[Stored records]
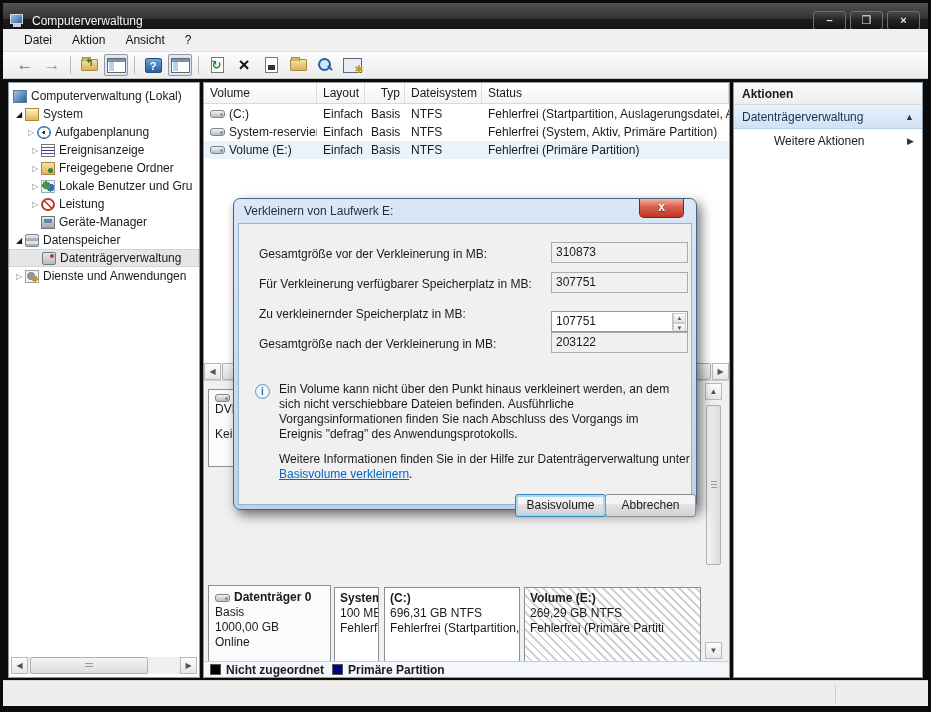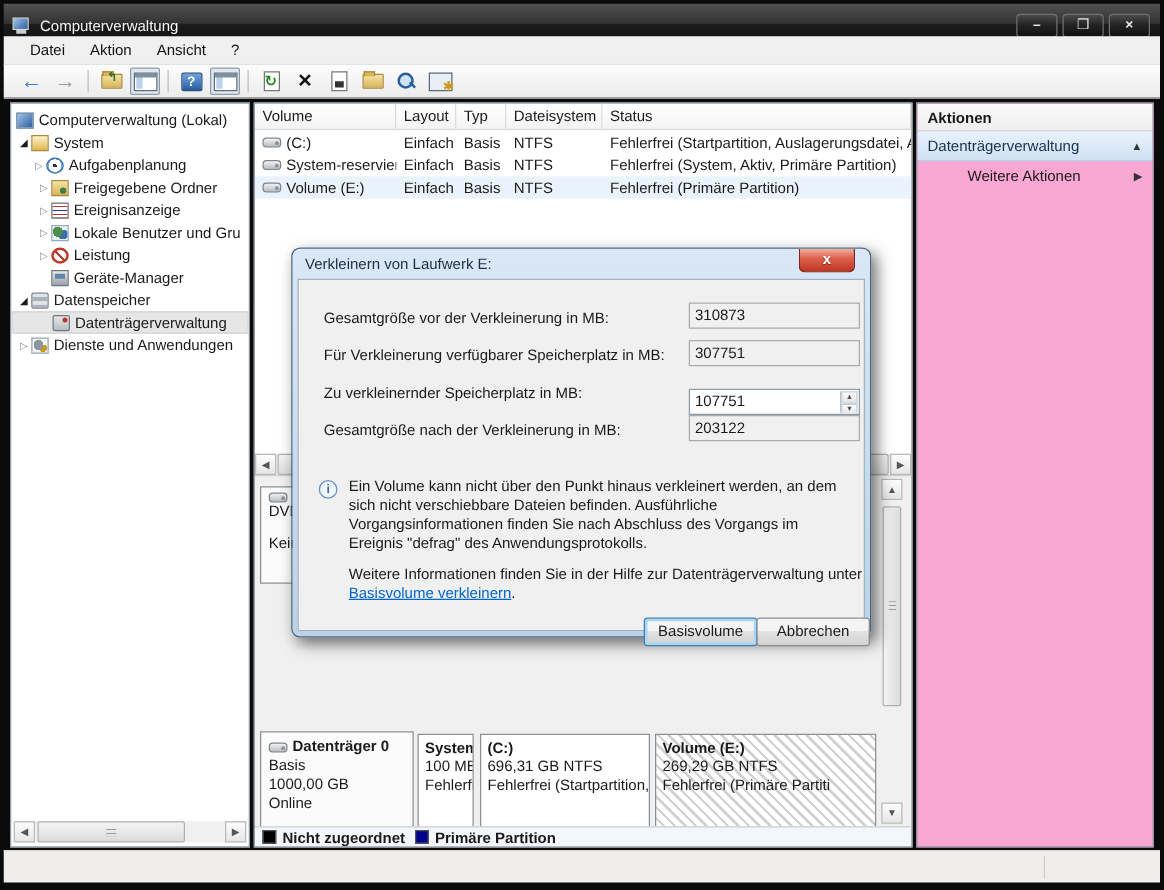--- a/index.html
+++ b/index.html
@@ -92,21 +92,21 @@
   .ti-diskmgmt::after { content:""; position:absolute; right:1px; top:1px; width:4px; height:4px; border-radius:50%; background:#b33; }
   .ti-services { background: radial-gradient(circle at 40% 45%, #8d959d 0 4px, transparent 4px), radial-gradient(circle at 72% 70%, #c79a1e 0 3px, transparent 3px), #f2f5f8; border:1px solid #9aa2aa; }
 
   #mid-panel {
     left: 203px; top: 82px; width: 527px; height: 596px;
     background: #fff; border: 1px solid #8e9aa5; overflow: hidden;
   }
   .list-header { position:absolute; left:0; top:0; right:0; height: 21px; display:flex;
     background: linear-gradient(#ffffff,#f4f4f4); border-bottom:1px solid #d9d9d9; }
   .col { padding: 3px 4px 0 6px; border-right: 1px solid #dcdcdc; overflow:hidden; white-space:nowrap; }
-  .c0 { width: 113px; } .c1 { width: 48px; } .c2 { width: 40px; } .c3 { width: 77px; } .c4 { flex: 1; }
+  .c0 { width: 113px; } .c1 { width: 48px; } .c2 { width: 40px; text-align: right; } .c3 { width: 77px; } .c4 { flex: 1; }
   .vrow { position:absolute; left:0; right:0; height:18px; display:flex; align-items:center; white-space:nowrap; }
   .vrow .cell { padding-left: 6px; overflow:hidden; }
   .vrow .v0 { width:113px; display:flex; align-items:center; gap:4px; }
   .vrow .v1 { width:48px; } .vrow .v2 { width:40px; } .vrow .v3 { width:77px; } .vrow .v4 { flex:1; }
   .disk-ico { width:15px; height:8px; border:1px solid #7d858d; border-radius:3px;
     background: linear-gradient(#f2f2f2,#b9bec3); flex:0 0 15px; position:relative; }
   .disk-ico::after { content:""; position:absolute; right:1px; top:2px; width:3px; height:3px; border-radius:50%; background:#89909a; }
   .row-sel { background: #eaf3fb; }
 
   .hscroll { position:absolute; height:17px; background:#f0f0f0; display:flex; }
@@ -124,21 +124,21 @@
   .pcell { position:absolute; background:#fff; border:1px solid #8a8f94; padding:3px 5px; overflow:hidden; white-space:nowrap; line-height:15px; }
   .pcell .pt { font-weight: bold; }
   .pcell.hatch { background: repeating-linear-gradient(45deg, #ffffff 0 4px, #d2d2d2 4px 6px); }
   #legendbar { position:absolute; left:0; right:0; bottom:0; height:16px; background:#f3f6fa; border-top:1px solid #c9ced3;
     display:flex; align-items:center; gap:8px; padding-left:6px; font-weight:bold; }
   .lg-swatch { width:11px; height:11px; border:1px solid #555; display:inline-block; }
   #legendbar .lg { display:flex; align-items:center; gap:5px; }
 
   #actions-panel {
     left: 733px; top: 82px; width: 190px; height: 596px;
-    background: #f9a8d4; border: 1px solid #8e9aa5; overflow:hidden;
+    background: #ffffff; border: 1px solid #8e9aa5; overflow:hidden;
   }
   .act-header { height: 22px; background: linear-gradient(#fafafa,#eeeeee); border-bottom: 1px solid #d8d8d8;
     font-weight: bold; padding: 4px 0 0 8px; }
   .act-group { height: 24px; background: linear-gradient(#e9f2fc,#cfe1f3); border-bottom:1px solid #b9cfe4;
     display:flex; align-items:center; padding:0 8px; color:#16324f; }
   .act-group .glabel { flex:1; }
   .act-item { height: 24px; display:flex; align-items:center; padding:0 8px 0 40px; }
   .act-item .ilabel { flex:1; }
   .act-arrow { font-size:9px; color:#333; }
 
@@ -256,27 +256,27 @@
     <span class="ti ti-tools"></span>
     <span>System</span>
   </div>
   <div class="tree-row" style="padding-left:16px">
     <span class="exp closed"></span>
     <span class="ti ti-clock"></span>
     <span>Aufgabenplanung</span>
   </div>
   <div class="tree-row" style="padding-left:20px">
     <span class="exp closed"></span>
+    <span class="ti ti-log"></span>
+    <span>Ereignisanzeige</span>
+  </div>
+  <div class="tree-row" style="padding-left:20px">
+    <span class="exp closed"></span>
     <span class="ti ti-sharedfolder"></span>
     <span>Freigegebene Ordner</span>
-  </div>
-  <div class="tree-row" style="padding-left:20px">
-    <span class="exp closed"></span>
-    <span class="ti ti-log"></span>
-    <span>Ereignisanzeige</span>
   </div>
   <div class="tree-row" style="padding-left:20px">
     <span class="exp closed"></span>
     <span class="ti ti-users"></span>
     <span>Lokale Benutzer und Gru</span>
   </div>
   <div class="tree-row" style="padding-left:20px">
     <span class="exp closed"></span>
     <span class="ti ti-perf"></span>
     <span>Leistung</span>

...

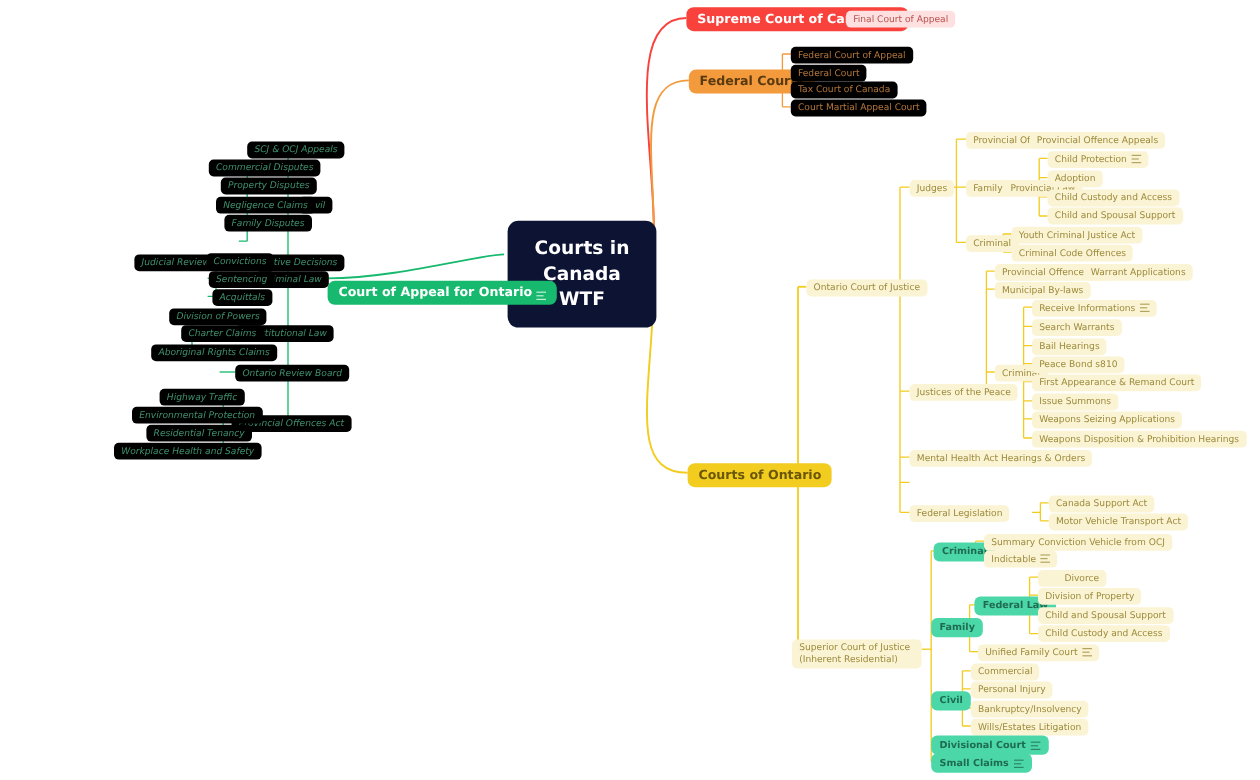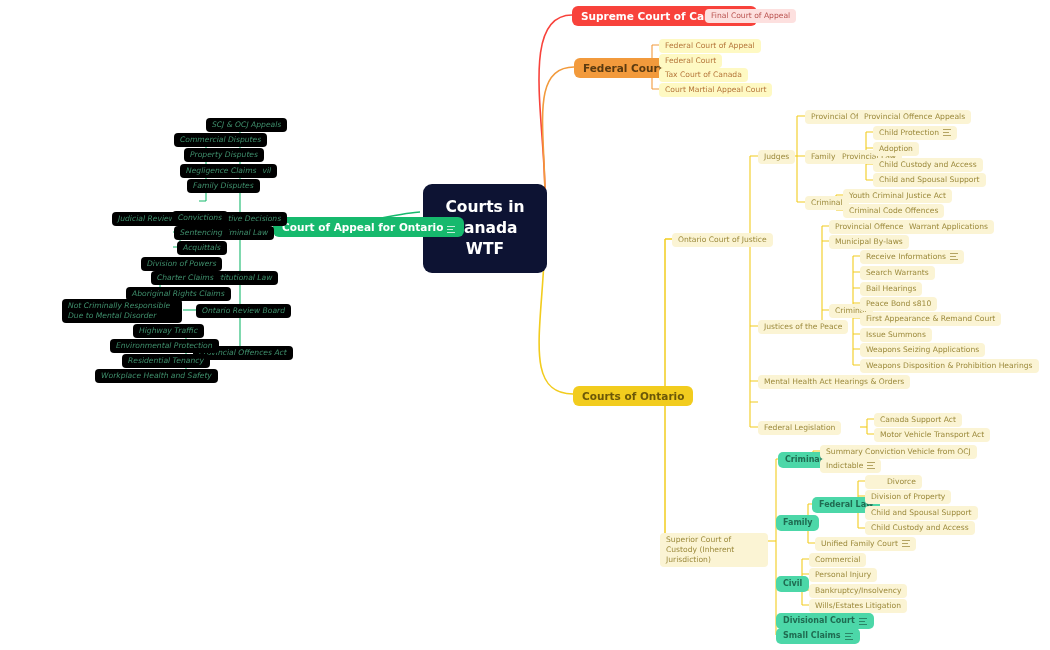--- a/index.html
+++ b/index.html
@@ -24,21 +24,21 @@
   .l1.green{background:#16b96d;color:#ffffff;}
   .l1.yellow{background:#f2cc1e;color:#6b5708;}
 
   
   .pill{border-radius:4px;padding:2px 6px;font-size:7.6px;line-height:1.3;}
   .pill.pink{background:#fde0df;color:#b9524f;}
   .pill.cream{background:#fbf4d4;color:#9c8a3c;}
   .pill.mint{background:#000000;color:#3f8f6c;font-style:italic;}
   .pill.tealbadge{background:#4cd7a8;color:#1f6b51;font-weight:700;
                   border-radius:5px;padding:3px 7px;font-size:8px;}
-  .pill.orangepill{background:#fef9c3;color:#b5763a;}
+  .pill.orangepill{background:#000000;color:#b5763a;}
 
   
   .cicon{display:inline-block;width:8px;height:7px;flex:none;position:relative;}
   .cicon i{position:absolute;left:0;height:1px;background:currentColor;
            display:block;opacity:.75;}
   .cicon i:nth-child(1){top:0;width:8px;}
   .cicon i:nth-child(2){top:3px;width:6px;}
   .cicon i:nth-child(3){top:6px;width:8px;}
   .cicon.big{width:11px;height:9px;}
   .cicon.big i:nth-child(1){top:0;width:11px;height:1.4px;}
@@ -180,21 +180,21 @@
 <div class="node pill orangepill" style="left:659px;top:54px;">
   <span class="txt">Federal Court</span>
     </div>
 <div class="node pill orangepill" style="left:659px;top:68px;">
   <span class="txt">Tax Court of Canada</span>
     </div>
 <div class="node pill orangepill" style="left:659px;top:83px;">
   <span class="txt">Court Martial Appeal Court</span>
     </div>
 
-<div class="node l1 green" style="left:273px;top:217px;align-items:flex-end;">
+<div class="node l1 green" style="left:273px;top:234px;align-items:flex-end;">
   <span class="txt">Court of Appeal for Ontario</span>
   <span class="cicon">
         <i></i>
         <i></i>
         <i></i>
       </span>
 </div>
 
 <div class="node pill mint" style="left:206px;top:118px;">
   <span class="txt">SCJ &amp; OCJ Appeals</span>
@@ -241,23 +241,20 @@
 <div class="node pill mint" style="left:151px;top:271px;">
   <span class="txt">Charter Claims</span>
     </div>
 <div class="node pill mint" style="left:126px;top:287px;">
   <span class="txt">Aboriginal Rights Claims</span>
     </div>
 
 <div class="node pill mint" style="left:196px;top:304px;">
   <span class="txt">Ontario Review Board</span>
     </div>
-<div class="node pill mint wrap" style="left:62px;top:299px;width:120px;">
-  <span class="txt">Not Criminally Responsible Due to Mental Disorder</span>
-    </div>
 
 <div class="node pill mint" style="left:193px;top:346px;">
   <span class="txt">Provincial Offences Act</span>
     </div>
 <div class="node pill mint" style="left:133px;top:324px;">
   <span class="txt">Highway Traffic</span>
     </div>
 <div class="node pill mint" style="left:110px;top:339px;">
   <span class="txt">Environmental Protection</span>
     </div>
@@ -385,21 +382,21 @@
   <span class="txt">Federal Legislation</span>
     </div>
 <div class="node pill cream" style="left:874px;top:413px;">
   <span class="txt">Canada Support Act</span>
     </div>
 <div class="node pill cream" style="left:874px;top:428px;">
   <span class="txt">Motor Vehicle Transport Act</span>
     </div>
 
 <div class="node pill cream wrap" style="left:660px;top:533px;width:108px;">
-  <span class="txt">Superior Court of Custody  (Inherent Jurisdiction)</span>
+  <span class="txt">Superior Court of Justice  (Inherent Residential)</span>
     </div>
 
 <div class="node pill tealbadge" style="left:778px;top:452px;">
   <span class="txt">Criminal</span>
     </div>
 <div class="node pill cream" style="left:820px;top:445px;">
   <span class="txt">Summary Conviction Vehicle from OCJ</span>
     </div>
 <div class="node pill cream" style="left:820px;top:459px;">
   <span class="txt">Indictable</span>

* * *

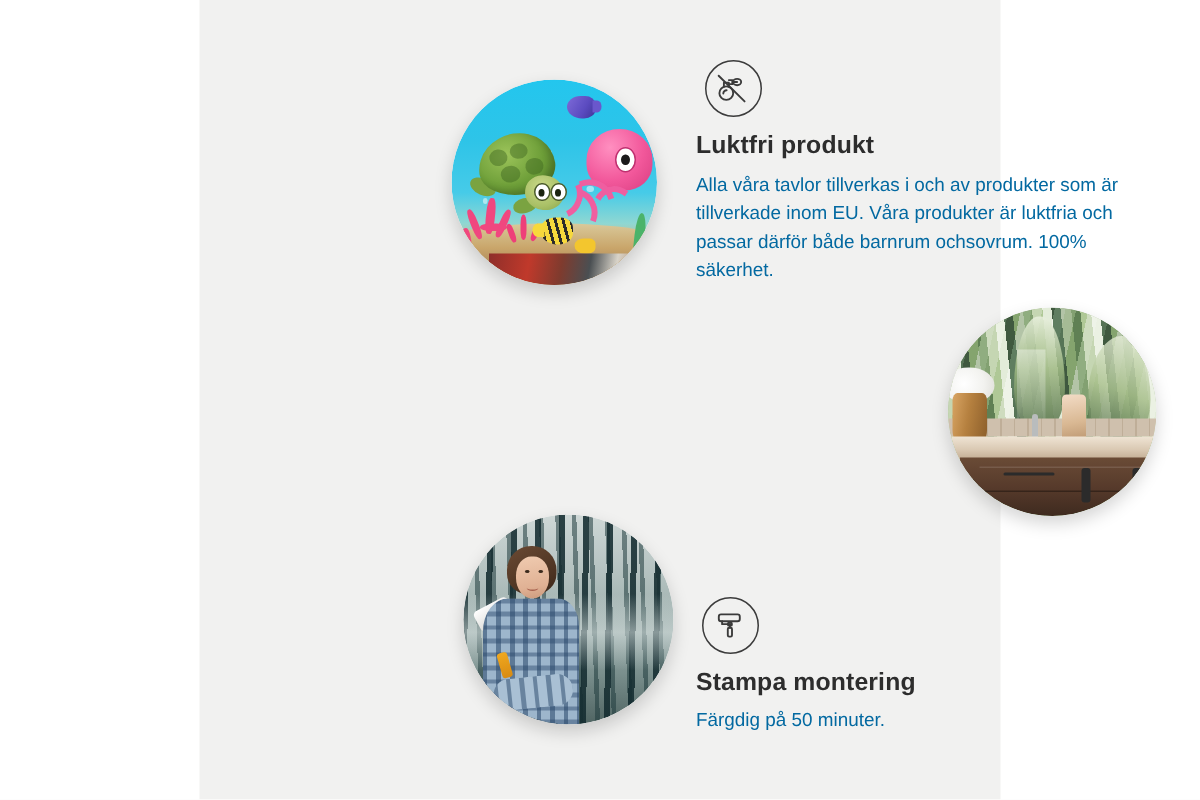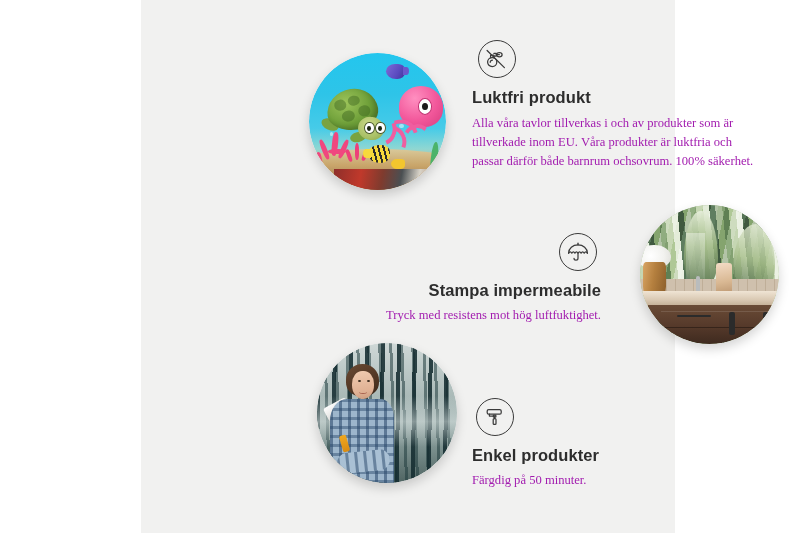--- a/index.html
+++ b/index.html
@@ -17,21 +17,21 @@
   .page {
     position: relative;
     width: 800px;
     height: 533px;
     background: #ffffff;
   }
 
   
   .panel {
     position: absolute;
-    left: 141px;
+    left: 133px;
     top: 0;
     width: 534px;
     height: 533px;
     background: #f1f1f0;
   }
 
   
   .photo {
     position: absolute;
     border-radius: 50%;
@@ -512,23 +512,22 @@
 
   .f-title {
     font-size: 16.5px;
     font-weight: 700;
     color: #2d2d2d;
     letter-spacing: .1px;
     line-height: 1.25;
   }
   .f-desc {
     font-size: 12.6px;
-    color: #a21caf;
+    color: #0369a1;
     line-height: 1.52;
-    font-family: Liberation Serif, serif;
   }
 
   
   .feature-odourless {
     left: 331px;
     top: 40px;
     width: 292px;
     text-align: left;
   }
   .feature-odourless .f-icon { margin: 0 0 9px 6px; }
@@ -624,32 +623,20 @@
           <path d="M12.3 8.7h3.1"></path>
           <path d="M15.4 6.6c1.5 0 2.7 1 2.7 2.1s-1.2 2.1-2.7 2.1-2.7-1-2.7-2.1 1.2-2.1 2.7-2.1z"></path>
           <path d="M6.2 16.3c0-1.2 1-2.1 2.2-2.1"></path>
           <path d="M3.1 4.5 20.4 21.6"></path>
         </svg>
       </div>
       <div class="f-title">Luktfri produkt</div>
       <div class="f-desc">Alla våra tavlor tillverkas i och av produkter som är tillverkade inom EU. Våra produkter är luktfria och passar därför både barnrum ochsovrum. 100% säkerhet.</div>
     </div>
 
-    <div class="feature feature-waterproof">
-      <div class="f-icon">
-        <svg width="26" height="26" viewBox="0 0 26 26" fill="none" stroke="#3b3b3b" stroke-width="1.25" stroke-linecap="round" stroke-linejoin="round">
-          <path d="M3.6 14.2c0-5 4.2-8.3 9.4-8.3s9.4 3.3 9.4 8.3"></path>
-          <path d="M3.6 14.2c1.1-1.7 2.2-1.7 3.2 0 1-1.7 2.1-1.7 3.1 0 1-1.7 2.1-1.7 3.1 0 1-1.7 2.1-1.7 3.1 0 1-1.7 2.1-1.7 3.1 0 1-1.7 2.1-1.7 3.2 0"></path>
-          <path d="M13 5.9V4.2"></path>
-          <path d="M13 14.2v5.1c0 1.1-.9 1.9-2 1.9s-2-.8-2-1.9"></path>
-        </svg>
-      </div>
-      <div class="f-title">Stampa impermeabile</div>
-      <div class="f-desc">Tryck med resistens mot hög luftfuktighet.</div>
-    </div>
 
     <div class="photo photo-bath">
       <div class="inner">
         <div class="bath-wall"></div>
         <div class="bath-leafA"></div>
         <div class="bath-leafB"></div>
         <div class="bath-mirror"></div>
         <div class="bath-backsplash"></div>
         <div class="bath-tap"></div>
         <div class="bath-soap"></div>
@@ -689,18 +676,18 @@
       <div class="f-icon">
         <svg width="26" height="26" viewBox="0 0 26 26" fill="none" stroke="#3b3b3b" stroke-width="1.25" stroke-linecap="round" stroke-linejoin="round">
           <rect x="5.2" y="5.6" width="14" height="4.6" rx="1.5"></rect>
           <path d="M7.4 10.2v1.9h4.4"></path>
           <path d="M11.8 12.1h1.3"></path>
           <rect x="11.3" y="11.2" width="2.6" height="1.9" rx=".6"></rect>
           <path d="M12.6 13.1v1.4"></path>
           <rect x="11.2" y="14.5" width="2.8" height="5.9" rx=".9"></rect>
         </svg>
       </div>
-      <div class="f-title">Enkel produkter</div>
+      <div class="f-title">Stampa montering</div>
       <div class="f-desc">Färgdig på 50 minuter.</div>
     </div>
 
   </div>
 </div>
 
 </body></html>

▶ [What to do]:
Starting from the records above, filter out all lines except those containing the word "linejoin".

▶ [Expected answer]:
-        <svg width="26" height="26" viewBox="0 0 26 26" fill="none" stroke="#3b3b3b" stroke-width="1.25" stroke-linecap="round" stroke-linejoin="round">
         <svg width="26" height="26" viewBox="0 0 26 26" fill="none" stroke="#3b3b3b" stroke-width="1.25" stroke-linecap="round" stroke-linejoin="round">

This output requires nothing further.